Records provided:
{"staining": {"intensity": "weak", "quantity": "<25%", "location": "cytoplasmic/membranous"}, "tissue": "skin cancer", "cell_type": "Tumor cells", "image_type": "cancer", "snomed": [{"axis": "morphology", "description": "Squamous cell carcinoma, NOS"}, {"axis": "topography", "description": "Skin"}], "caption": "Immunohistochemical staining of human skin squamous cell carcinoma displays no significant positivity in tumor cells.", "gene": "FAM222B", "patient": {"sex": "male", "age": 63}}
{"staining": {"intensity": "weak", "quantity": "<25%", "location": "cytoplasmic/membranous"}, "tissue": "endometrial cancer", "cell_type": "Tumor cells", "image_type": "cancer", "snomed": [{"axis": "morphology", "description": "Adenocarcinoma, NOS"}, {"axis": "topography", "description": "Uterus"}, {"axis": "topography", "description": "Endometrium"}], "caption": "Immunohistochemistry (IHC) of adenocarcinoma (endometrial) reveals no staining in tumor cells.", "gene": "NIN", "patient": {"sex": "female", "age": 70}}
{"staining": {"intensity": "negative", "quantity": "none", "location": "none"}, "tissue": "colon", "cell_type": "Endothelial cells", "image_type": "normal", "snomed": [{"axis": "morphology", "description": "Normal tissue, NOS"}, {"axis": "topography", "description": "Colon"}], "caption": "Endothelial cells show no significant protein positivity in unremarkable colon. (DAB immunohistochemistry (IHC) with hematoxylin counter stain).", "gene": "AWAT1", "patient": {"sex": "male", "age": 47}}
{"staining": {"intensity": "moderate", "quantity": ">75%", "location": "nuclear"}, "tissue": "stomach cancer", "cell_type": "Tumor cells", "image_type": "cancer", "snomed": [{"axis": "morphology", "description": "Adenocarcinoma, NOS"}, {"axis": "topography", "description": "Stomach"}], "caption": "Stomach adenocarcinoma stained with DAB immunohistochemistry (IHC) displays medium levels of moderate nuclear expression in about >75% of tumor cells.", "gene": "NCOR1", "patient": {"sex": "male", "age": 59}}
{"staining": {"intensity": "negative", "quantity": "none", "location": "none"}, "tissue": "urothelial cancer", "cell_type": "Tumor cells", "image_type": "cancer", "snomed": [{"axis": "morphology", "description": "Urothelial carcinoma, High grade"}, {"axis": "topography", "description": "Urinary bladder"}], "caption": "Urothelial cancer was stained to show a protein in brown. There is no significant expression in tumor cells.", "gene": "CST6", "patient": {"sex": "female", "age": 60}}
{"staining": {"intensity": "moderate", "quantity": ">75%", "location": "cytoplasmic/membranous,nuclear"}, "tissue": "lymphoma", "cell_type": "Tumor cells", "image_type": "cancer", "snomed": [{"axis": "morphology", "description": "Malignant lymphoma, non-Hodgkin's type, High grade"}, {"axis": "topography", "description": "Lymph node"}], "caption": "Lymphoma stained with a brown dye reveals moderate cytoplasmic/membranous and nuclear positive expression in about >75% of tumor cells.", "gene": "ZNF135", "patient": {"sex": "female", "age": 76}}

Problem requirements:
Each line in the material above should be repeated exactly.

Exercise solution:
{"staining": {"intensity": "weak", "quantity": "<25%", "location": "cytoplasmic/membranous"}, "tissue": "skin cancer", "cell_type": "Tumor cells", "image_type": "cancer", "snomed": [{"axis": "morphology", "description": "Squamous cell carcinoma, NOS"}, {"axis": "topography", "description": "Skin"}], "caption": "Immunohistochemical staining of human skin squamous cell carcinoma displays no significant positivity in tumor cells.", "gene": "FAM222B", "patient": {"sex": "male", "age": 63}}
{"staining": {"intensity": "weak", "quantity": "<25%", "location": "cytoplasmic/membranous"}, "tissue": "endometrial cancer", "cell_type": "Tumor cells", "image_type": "cancer", "snomed": [{"axis": "morphology", "description": "Adenocarcinoma, NOS"}, {"axis": "topography", "description": "Uterus"}, {"axis": "topography", "description": "Endometrium"}], "caption": "Immunohistochemistry (IHC) of adenocarcinoma (endometrial) reveals no staining in tumor cells.", "gene": "NIN", "patient": {"sex": "female", "age": 70}}
{"staining": {"intensity": "negative", "quantity": "none", "location": "none"}, "tissue": "colon", "cell_type": "Endothelial cells", "image_type": "normal", "snomed": [{"axis": "morphology", "description": "Normal tissue, NOS"}, {"axis": "topography", "description": "Colon"}], "caption": "Endothelial cells show no significant protein positivity in unremarkable colon. (DAB immunohistochemistry (IHC) with hematoxylin counter stain).", "gene": "AWAT1", "patient": {"sex": "male", "age": 47}}
{"staining": {"intensity": "moderate", "quantity": ">75%", "location": "nuclear"}, "tissue": "stomach cancer", "cell_type": "Tumor cells", "image_type": "cancer", "snomed": [{"axis": "morphology", "description": "Adenocarcinoma, NOS"}, {"axis": "topography", "description": "Stomach"}], "caption": "Stomach adenocarcinoma stained with DAB immunohistochemistry (IHC) displays medium levels of moderate nuclear expression in about >75% of tumor cells.", "gene": "NCOR1", "patient": {"sex": "male", "age": 59}}
{"staining": {"intensity": "negative", "quantity": "none", "location": "none"}, "tissue": "urothelial cancer", "cell_type": "Tumor cells", "image_type": "cancer", "snomed": [{"axis": "morphology", "description": "Urothelial carcinoma, High grade"}, {"axis": "topography", "description": "Urinary bladder"}], "caption": "Urothelial cancer was stained to show a protein in brown. There is no significant expression in tumor cells.", "gene": "CST6", "patient": {"sex": "female", "age": 60}}
{"staining": {"intensity": "moderate", "quantity": ">75%", "location": "cytoplasmic/membranous,nuclear"}, "tissue": "lymphoma", "cell_type": "Tumor cells", "image_type": "cancer", "snomed": [{"axis": "morphology", "description": "Malignant lymphoma, non-Hodgkin's type, High grade"}, {"axis": "topography", "description": "Lymph node"}], "caption": "Lymphoma stained with a brown dye reveals moderate cytoplasmic/membranous and nuclear positive expression in about >75% of tumor cells.", "gene": "ZNF135", "patient": {"sex": "female", "age": 76}}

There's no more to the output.